In 2013, pianist Boris Giltburg won the First and the Audience Prize at the Queen Elisabeth Competition in Brussels. Lauded as a deeply sensitive, insightful, and compelling musician, it instantly propelled him to international recognition and fame. Revealing a huge spectrum of expressive nuances and technical skills, Giltburg is known for his impassioned, narrative-driven approach to performance, delivering a gripping interplay of spiritual calm and emphatic engagement.
Boris Giltburg Performs Rachmaninoff’s Concerto No. 3 in D minor, Op. 30
Childhood in Moscow
Boris Giltburg was born in Moscow on 21 June 1984 into a long line of piano teachers going back to this great-grandmother. Obviously, there was always a piano at his home, and for young Boris “it seemed absolutely obvious that I should play.” Apparently his parents told him that he was watching a TV broadcast of Emil Gilels, and that he wanted to have a piano and chair like him. Boris also remembers that he “liked Yiddish songs when he was about three or four years old.”
His mother, however was hesitant, suggesting that they already had plenty of pianists in the family, and that her son might do something more practical. As he remembered in an interview, “So I, at 5 years of age, was denied something I really, really, really wanted to do, and I insisted, and I insisted until the point where she relented and started giving me lessons. And that’s how it all got started.”
Boris Giltburg Performs Brahms’ Intermezzo Op. 118 No. 2
Studying Under Arie Vardi
With the first piano lessons under his belt, the family moved to Tel Aviv and Boris became a student of Arie Vardi. Vardi began his artistic career at the age of fifteen and won a number of competitions before taking up appointments at the Hochschule für Musik in Hanover and at the Buchmann-Mehta School of Music, Tel Aviv University. For Giltburg, “Vardi was my one big teacher, the one teacher of my life.”

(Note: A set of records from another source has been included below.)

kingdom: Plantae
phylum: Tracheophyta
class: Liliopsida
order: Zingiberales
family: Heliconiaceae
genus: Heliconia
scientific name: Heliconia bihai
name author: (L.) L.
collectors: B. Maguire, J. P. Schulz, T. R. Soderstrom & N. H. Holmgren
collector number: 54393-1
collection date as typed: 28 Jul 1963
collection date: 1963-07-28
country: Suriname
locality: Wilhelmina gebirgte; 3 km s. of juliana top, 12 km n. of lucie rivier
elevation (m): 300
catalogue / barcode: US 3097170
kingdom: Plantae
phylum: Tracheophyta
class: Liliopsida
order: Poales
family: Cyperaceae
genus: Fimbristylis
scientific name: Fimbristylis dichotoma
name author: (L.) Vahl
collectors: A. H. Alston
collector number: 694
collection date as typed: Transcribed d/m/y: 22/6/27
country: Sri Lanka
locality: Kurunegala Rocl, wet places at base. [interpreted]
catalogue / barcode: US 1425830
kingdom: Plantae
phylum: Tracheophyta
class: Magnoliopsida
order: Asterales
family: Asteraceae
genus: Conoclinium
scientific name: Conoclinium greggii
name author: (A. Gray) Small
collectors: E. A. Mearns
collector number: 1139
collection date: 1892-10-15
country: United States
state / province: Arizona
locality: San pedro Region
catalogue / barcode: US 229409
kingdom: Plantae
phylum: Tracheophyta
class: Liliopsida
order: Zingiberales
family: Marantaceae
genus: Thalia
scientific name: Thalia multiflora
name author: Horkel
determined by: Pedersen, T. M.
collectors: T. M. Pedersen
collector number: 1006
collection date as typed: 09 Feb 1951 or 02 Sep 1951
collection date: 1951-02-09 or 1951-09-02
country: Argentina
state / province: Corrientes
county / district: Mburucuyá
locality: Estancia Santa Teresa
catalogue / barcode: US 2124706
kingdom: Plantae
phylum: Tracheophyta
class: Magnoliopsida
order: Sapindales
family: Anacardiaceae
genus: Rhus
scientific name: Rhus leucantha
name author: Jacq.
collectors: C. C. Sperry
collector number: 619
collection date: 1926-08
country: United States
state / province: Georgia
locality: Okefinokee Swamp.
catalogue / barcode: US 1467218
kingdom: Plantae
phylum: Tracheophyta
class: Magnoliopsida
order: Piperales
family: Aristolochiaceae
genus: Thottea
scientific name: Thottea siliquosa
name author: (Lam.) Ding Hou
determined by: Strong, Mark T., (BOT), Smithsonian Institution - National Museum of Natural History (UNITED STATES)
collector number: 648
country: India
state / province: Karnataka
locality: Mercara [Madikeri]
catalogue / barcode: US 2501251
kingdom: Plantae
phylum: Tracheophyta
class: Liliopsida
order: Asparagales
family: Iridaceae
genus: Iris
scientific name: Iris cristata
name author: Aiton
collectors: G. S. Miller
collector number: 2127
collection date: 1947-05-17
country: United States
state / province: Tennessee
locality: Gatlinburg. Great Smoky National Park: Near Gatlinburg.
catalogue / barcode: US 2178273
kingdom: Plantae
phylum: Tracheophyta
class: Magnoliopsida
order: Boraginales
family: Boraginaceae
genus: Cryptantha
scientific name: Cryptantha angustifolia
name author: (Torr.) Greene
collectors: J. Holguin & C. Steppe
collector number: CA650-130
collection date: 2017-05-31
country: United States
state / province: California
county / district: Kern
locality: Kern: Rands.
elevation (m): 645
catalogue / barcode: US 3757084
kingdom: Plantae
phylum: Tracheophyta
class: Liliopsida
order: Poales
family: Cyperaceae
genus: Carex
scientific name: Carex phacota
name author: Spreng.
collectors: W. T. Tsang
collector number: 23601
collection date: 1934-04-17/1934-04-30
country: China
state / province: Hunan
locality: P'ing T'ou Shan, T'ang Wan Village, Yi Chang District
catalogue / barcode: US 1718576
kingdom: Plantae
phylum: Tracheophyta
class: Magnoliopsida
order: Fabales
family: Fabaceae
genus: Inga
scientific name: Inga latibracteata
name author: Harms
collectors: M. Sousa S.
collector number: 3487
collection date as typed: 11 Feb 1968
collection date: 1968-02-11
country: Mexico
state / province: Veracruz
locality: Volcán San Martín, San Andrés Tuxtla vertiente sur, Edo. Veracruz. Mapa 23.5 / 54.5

According to Giltburg, “Vardi taught me almost everything I know today. In terms of the approach to the musical text, of seeing the notes, the score, from style to musical text to phrasing, to almost everything in musical interpretation, I’ve learned from him.” Giltburg’s apprenticeship with Vardi lasted for almost 15 years, and he was one of roughly 40 Vardi students to have won first prizes at international competitions.
Franz Liszt: Verdi – Rigoletto: Paraphrase de concert, S434/R267 (Boris Giltburg, piano)
Influences and Career Options
Giltburg’s musical path was greatly influenced from early on by some of the biggest names in the world of pianism. He counts, first and foremost, Artur Rubinstein, Richter, Gilels, and Sokolov as his greatest inspirations. But in general, the biggest influence in his life was “classical music in its entirety. I learn and experience a lot by listening to the huge amount of works that exist in musical literature, especially when discovering for myself a composer whose works I didn’t know so well before.”
Giltburg always had multiple talents and interests, including a real love for languages. As he explained, “I would have liked to be a linguist as I enormously enjoy studying languages and learning the relations between them.” On a more practical side, Giltburg considers computers as his secondary hobby. In fact, as he explained, “If not for music, I would like to be a computer programmer as it is a far more practical choice.”
Robert Schumann: Davidsbündlertänze, Op. 6 (Boris Giltburg, piano)
Crisis in Classical Music
According to Giltburg, there is no crisis whatsoever in terms of musical performance. However, the sheer amount of wonderful performers is not “balanced by talented young composers, as I feel that there are currently no composers of the magnitude like Britten, Shostakovich… But I hope it is just a temporary break in the streak of musical geniuses we were lucky to have in the last centuries and not at all a permanent thing.”
In his performances and lectures, Giltburg has become an outspoken advocate for classical music. “People have preconceptions about classical music; they think it is boring, elitist or inaccessible. I can only agree about it being inaccessible; with some music you need guidance in order to understand what is going on.” His interests in computing also serve an educational purpose as Giltburg maintains a web log for non-musicians, “trying to give inside information about what we hear when we listen to classical music.”